10.Con arreglo a lo establecido en el artículo 11 del Protocolo Facultativo relativo a un procedimiento de comunicaciones, el Comité desea recibir del Estado parte, a la mayor brevedad posible y en un plazo máximo de 180 días, información sobre las medidas que haya adoptado para aplicar el dictamen del Comité. Se pide al Estado parte que incluya información sobre esas medidas en los informes que presente al Comité en virtud del artículo 44 de la Convención. Se pide también al Estado parte que publique el presente dictamen y le dé amplia difusión.

Anexo

[Original: español]

Voto particular (parcialmente concurrente) de Luis Ernesto Pedernera Reyna

1.Acerca de la comunicación núm. 96/2019, reitero mi posición previamente expresada en el marco de la comunicación núm. 83/2019 para sostener mi voto particular concurrente respecto de la presente decisión adoptada por el Comité de no invocar la violación al artículo 37 de la Convención de acuerdo con las siguientes consideraciones.

2.En el dictamen aprobado, el Comité indica que la mutilación genital femenina es una práctica a la que podría ser sometida la víctima si se hace efectiva su deportación a Somalia. Por lo tanto, considera que esta práctica constituye tortura, postura conforme con la adoptada por otros órganos creados en virtud de tratados de derechos humanos según se manifiesta en el párrafo 8.4 del presente dictamen. No obstante, el Comité no se pronuncia con respecto a la violación del artículo 37 a) en su decisión final manteniendo una postura coincidente con la expresada en el caso 83/2019. Al no pronunciarse sobre la violación del artículo 37 a) en su decisión final, debo reiterar mi disidencia parcial.

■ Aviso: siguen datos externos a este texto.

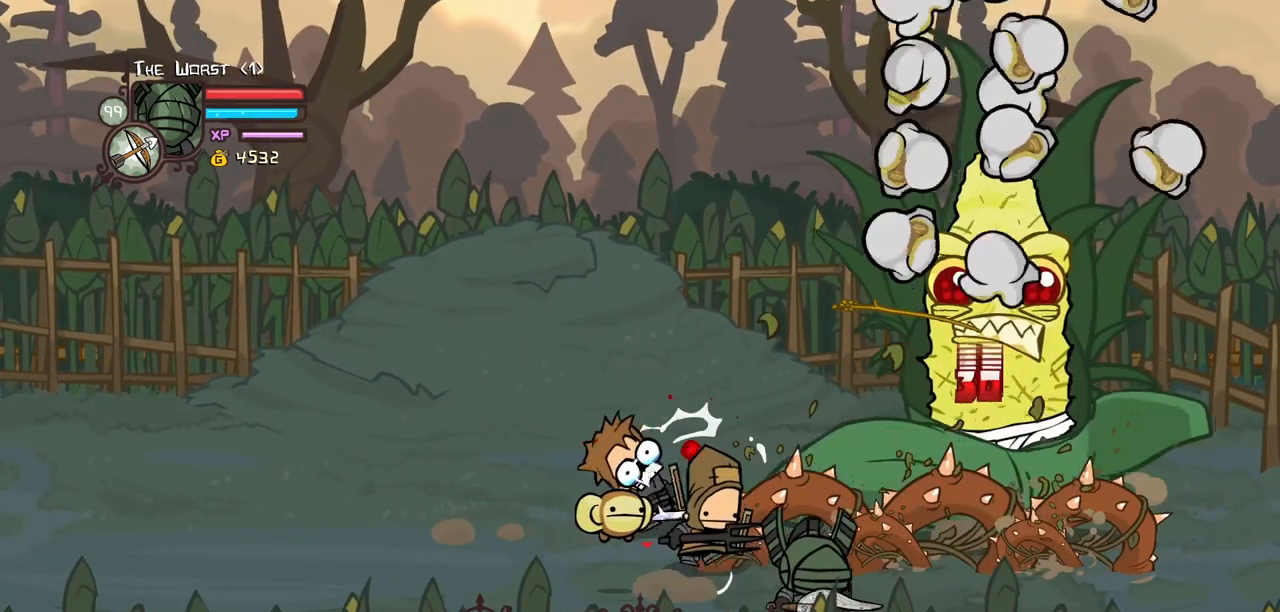
{"keys": ["left", "right"], "events": [[467, "left", "down"]]}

3.El Comité, en el marco de su competencia en virtud del Protocolo Facultativo, se rige, como señala el artículo 1 de su reglamento interno, por el principio del interés superior del niño y por ello el deber de diligencia, dirección y protección que se nos impone debe ser reforzado frente a las peticiones presentadas por niños, niñas y adolescentes por una condición central, a saber, que son personas en desarrollo.

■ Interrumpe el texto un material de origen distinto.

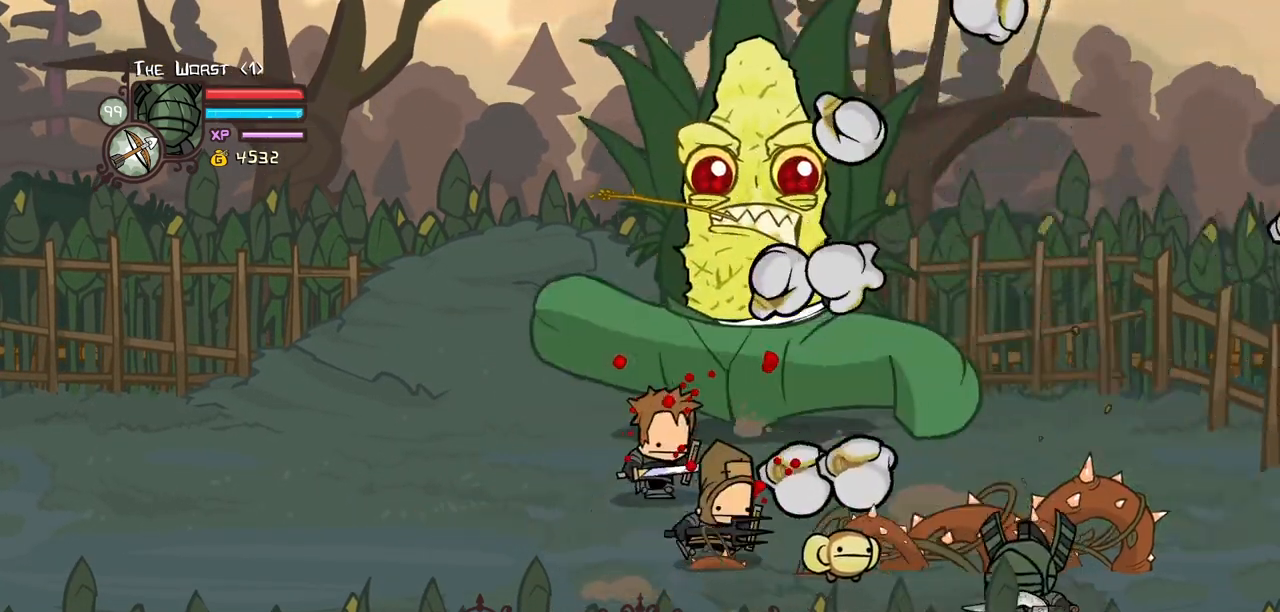
{"keys": ["right"], "events": [[67, "right", "up"], [300, "item", "down"], [350, "item", "up"], [400, "right", "down"], [434, "left", "up"]]}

4.El Protocolo Facultativo, además, no exige que el autor tenga asistencia letrada para promover acciones frente al Comité; indica así que no es necesario un conocimiento acabado del derecho para fundamentar las quejas individuales. Por lo tanto, el Comité, en su función de protección reforzada, debe cumplir una función pedagógica y de orientación frente al niño en cuanto que no es un conocedor experto o un profesional del derecho.

5.Por lo que el Comité puede, en el marco de los hechos alegados, actuar invocando derechos no planteados en la queja en virtud del principio iura novit curia, en tanto en cuanto es quien conoce el derecho y debe actuar guiado por el criterio de autonomía progresiva y el principio del interés superior del niño como consideración primordial.

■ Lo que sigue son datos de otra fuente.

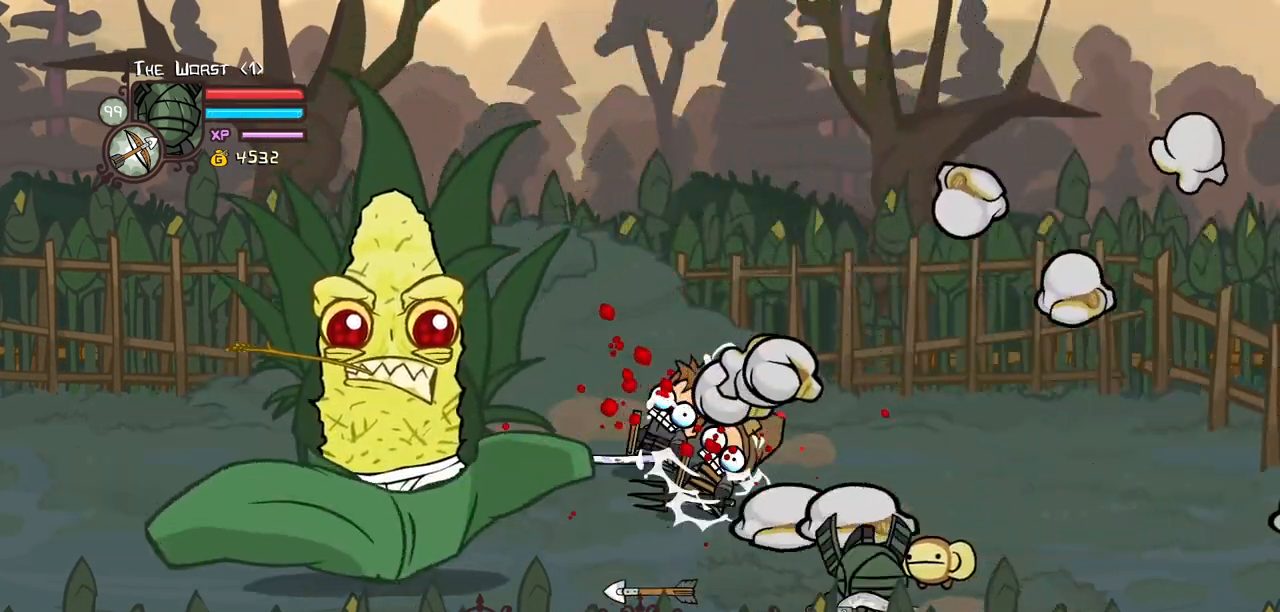
{"keys": ["left", "up"], "events": [[167, "left", "down"], [217, "right", "up"], [484, "up", "down"]]}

6.Hay otro aspecto crucial: los hechos presentados ante el Comité indican de manera rotunda que las posibilidades de que se produzca la mutilación genital son reales y ciertas. Pese a estar prohibida en Somalia, sigue siendo una práctica cultural extendida hasta tal punto que son sometidas a ella un 98 % de las niñas. Este aspecto se vuelve central para que el principio iura novit curia opere. En cuanto principio que brinda protección, necesita estar sustentado en elementos y hechos que hayan sido parte de la prueba aportada o ponderada en el proceso de deliberación y no producto de un uso arbitrario, caprichoso y sin sustento por parte del decisor. Con respecto a lo anterior, es necesario destacar que al ser el segundo caso en el que se reitera el mismo patrón de la comunicación y está dirigida contra el mismo Estado parte, el argumento de la indefensión por invocar un derecho no planteado en la queja por parte de los autores deja de tener fuerza.

7.Por último, deseo destacar la condición particular de la prohibición de la tortura reconocida por la comunidad internacional como una norma de ius cogens, lo que desde mi opinión refuerza la necesidad de que el Comité actúe de oficio para invocar derechos no planteados originalmente por los autores.

8.Por lo tanto, reitero mi voto parcialmente concurrente en cuanto considero que por las razones expuestas estamos en el presente caso en mejores condiciones de establecer la violación del artículo 37 a) de la Convención sobre los Derechos del Niño, aunque no haya sido planteada expresamente en la demanda por la autora.